Boy has this thread taken a weird twist. From telephones to electrocuting elephants. Who'd have thunk it.

Back then, they electrocuted elephants to prove they could. Now, they can't test shampoo on a rat. How the world has changed....

Reply to
Pat

Edison labs were used for research on the electric chair, electrocuting various animals. This was part of Edison's attempt to show that AC was dangerous. The first use of an electric chair (which used AC) was horribly botched; the first attempt didn't work and the second was gruesome. IIRC using "westinghouse" to be the same as "electrocute" was part of Edison's PR campaign against AC.
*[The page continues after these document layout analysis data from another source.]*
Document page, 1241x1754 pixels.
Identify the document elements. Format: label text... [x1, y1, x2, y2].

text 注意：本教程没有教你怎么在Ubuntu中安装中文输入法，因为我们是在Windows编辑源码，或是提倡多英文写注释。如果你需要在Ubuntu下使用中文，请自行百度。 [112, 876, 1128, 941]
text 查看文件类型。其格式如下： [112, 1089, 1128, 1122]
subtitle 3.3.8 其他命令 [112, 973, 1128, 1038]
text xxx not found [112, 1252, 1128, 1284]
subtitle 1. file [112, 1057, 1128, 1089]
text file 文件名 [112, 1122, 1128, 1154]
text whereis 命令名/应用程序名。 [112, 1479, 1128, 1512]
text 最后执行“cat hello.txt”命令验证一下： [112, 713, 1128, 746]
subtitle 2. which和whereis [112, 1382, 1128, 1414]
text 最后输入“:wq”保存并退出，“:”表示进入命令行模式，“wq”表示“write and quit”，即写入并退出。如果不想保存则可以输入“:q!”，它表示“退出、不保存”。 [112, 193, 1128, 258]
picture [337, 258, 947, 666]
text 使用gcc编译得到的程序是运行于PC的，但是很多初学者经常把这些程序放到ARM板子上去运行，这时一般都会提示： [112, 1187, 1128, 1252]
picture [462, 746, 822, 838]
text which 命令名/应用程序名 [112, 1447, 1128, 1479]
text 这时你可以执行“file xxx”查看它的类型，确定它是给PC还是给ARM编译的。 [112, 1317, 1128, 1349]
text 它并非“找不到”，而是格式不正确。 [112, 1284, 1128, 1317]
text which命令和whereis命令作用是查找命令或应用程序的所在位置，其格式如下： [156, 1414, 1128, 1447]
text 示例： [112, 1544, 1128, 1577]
There is an interesting recent book on the Edison - Westinghouse/Tesla war (the name of which I don't remember).

bud--

Reply to
Bud--

[snip]

I remember reading a story about a near future, where they tested new products on people because they didn't have "animal rights".

Reply to
Mark Lloyd

I suppose I haven't seen that book, that's just a single chapter in the one I have. That book has stories about different inventions (including Telephone and Microwave Oven).

Reply to
Mark Lloyd

According to Beachcomber :

Remember that 20ma is potentially lethal under some circumstances, however, getting hit by that much is _extremely_ unlikely (given voltages and normal circumstances during handling of the wire).

[Even while sitting on a concrete floor in shorts ;-)]

Well, you sit in shorts on my concrete garage floor and touch the wiring. ;-)

It's not likely to have been dangerous in terms of harm, but it was certainly enough of a tingle to make it impossible to make the wiring connections I wanted to do.